PROBLEM STATEMENT:
How many lines in the records below contain the string "sketchPlane", matching case exactly? Reply with the number alone.

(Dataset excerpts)
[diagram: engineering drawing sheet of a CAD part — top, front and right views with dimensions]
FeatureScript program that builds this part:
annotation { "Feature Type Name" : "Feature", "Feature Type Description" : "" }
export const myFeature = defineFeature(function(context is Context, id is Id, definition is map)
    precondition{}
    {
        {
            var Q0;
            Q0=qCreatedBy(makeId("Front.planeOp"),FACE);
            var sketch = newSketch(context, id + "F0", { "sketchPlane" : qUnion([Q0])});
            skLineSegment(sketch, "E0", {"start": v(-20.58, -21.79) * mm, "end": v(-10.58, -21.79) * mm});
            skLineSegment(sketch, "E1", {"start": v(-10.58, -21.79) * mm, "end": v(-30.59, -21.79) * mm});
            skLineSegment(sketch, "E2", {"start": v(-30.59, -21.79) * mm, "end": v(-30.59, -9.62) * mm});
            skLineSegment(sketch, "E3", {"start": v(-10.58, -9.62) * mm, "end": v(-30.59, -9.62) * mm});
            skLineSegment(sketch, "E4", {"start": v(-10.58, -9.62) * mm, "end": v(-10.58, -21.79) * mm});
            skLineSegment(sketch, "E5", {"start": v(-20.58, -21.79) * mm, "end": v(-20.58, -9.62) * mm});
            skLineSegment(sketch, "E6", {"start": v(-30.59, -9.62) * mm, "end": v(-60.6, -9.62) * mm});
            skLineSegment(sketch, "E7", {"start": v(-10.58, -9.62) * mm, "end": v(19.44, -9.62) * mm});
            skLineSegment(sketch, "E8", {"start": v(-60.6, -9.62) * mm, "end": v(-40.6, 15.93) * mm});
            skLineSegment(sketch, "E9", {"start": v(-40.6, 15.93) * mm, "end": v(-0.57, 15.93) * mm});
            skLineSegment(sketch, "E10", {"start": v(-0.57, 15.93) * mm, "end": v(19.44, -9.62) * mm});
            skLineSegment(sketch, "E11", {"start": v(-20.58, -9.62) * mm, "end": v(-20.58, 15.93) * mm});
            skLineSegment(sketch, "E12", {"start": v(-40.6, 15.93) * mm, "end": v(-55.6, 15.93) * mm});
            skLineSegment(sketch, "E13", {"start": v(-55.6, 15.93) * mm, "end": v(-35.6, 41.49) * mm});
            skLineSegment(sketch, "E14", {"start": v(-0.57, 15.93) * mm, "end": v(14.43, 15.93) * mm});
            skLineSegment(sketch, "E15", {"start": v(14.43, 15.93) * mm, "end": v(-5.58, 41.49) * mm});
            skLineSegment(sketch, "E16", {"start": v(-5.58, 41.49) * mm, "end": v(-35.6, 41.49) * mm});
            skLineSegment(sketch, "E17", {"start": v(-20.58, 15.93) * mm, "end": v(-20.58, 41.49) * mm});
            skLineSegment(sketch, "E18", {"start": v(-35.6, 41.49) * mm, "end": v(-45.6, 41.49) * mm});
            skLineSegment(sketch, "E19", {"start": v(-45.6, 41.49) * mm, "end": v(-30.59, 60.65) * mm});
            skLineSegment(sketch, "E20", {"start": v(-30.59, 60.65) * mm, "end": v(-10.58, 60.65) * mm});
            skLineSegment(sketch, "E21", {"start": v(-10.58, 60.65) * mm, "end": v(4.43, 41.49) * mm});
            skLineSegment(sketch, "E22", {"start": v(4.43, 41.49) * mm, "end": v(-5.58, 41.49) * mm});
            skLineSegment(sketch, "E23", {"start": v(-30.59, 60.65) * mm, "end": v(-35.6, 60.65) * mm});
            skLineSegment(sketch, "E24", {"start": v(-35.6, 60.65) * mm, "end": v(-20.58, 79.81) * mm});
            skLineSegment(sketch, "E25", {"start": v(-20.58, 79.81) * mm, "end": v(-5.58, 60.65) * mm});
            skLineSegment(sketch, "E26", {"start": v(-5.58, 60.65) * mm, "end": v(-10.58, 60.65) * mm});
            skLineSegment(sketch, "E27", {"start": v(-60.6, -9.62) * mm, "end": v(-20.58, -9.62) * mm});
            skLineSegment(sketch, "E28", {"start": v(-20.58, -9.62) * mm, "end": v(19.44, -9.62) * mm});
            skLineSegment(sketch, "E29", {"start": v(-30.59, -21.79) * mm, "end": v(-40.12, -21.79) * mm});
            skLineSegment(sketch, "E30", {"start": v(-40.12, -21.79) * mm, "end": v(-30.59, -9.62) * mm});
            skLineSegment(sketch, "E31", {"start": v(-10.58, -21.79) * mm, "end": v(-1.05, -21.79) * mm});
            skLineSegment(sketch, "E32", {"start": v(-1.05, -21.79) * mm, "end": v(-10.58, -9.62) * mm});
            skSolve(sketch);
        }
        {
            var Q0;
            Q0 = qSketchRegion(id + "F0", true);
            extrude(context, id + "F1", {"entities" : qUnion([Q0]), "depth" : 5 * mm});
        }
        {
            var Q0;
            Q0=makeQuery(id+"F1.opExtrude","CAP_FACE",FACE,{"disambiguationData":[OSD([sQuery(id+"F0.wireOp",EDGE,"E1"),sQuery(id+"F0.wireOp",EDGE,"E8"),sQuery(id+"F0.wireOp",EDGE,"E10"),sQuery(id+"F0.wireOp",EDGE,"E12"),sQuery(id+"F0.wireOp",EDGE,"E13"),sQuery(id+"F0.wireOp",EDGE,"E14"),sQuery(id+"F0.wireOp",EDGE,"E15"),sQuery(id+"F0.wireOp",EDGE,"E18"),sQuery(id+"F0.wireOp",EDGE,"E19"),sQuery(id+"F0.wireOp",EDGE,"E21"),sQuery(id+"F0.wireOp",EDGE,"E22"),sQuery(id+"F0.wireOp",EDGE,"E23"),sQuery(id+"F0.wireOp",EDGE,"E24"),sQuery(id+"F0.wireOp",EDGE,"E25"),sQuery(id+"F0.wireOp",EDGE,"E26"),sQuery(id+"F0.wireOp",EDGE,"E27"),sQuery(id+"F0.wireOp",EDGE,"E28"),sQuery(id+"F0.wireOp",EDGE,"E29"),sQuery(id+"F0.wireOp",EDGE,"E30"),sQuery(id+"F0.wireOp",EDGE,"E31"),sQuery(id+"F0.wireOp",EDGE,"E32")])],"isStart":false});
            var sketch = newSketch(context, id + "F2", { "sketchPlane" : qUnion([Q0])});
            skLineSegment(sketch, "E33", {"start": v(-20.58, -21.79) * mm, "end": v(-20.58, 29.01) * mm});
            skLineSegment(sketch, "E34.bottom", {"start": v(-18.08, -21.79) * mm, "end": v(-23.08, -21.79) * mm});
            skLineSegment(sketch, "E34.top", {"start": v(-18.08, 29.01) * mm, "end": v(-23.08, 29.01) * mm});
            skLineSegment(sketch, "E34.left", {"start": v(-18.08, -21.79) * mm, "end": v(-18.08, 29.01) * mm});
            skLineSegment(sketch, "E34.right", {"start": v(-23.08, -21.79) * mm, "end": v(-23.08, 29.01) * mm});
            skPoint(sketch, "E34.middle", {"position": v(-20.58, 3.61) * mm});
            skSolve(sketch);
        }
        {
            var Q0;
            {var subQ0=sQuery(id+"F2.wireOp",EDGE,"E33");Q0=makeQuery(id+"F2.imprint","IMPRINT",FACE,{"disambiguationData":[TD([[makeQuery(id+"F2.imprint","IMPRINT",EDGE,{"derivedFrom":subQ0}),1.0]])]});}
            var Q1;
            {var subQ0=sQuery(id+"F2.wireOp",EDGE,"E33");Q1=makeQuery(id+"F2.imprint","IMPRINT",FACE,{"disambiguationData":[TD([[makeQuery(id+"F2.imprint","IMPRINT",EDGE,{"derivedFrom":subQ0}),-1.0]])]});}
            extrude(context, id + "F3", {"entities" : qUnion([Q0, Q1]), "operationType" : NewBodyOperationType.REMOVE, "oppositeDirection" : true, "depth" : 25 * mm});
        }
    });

RESULT OF THE TASK:
2